In case you’re still in two minds about Plex’s lifetime pass

MediaSage playlist in Plex
Dhruv Bhutani / Android Authority

I’ll be very honest here — investing $750 in a lifetime license is a massive gamble given Plex’s clear corporate trajectory. Recent product updates make it obvious that the company is pivoting away from serving local media hoarders. Immense engineering resources have gone into building a directory of free, ad-supported streaming TV channels and constructing a cross-platform watchlist that aggregates content from corporate giants like Netflix and Disney Plus. Plex even shared your entire watch history with friends by default in a bid to build a media streaming social network.

Self-hosting can drive only that much revenue, and with private investors involved, it is clear that your personal media server is no longer the primary focus of Plex’s long-term business plan. It is a legacy feature that continues to be maintained, while Plex’s actual growth strategy relies heavily on advertising impressions, data monetization, and digital marketplace revenue cuts.
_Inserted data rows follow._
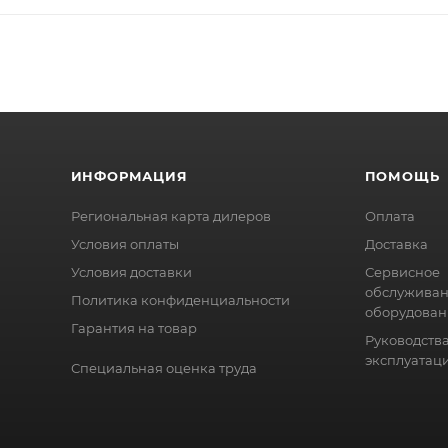
ИНФОРМАЦИЯ
ПОМОЩЬ
Региональная карта дилеров
Оплата
Условия оплаты
Доставка
Условия доставки
Сервисное
обслужива
Политика конфиденциальности
оборудован
Гарантия на товар
Руководства
эксплуатац
Специальная оценка труда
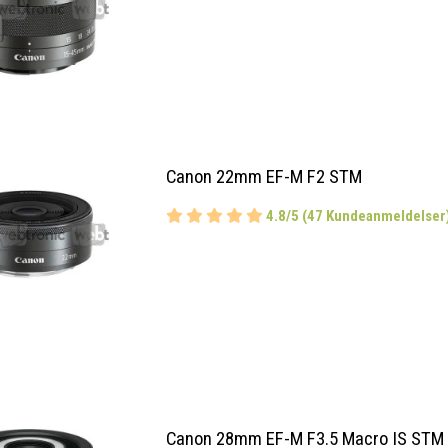
Canon 22mm EF-M F2 STM
4.8/5 (47 Kundeanmeldelser
Canon 28mm EF-M F3.5 Macro IS STM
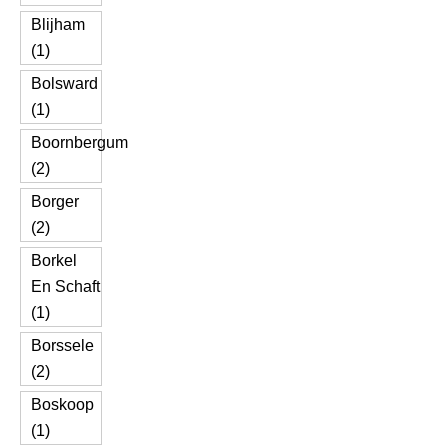
Blijham
(1)
Bolsward
(1)
Boornbergum
(2)
Borger
(2)
Borkel
En Schaft
(1)
Borssele
(2)
Boskoop
(1)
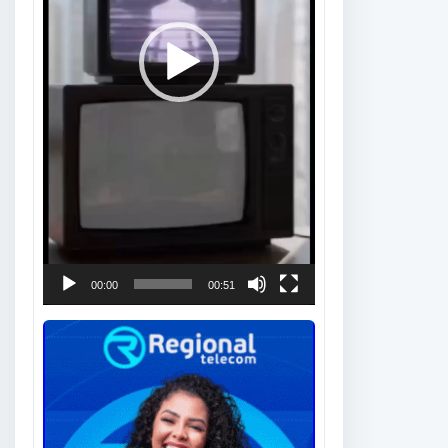
00:00
00:51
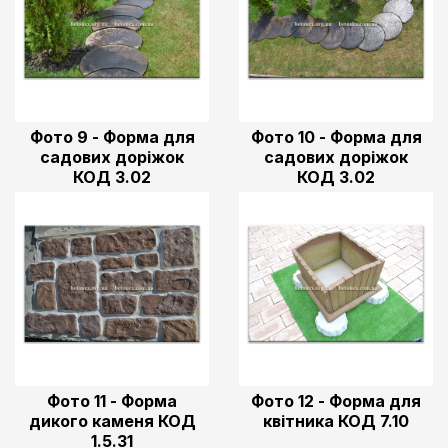
Фото 9 - Форма для
Фото 10 - Форма для
садових доріжок
садових доріжок
КОД 3.02
КОД 3.02
Фото 11 - Форма
Фото 12 - Форма для
дикого каменя КОД
квітника КОД 7.10
1.5.31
This shift in corporate identity introduces significant risk for anyone considering a lifetime agreement.

Putting down $750 for a lifetime pass requires an immense amount of blind trust that Plex will continue to support local media server architecture for the next decade.

There is absolutely no guarantee that Plex, in its current form, will even exist a decade from now. If leadership decides that maintaining local database compatibility, metadata agents, and custom transcoders is unprofitable compared to its ad-supported marketplace, it could easily deprecate local server features entirely. With an 11-year break-even window, you are making a risky long-term bet on a company actively outgrowing its core audience.

Why I can’t recommend the Plex Pass to almost anyone now

Plex Pass pricing
Dhruv Bhutani / Android Authority

If you are an absolute Plex die-hard who cannot live without hardware transcoding and Plexamp, and you have been sitting on the fence about upgrading, I’d highly recommend jumping on it now. You still have a very narrow window of opportunity until July 1, 2026, to lock in the current $249.99 price point. While $250 is still a significant amount of money, it’s still a justifiable expense for a service that you’ll probably use every day or a couple of times a week.

The self-hosting world has options now, and your wallet deserves better.

Beyond that, though, I have no qualms in saying that the lifetime Plex Pass is only for people who know no better and is mostly a financial trap. The self-hosted landscape is full of incredible, rapidly evolving alternatives like Jellyfin that respect both your wallet and your freedom. Plex can have its subscription-focused future, while you keep your hard-earned money right where it belongs — in your own pocket.